Please return the lines of the data below, word for word, from the first line through the line containing "APIs** | ~80% | ~20% | 75% |".

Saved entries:
§
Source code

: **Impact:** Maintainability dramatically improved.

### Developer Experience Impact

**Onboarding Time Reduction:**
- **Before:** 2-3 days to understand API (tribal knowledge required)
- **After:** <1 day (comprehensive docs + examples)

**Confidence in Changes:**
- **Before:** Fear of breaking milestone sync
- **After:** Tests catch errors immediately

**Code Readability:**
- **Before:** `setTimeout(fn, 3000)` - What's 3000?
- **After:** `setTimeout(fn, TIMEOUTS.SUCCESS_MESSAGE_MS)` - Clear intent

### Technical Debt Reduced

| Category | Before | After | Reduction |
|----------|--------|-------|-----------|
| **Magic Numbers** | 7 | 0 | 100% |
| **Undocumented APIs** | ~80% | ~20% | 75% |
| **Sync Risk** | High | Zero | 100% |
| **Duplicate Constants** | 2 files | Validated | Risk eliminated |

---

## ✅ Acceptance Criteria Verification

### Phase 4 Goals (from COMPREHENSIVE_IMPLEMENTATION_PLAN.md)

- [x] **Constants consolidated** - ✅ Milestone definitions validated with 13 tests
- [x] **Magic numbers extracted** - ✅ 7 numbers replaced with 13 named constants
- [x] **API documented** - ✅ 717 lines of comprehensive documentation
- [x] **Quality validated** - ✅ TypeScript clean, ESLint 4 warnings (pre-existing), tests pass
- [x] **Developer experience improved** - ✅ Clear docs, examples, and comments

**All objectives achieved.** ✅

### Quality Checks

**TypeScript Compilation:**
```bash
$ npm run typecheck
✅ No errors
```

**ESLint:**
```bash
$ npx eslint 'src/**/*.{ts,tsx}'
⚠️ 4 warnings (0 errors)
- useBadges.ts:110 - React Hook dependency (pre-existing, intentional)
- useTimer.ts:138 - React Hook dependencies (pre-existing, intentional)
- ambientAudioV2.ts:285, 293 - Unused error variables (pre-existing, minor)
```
§
> _THE COMPLETED TASK_
Source code

: **Impact:** Maintainability dramatically improved.

### Developer Experience Impact

**Onboarding Time Reduction:**
- **Before:** 2-3 days to understand API (tribal knowledge required)
- **After:** <1 day (comprehensive docs + examples)

**Confidence in Changes:**
- **Before:** Fear of breaking milestone sync
- **After:** Tests catch errors immediately

**Code Readability:**
- **Before:** `setTimeout(fn, 3000)` - What's 3000?
- **After:** `setTimeout(fn, TIMEOUTS.SUCCESS_MESSAGE_MS)` - Clear intent

### Technical Debt Reduced

| Category | Before | After | Reduction |
|----------|--------|-------|-----------|
| **Magic Numbers** | 7 | 0 | 100% |
| **Undocumented APIs** | ~80% | ~20% | 75% |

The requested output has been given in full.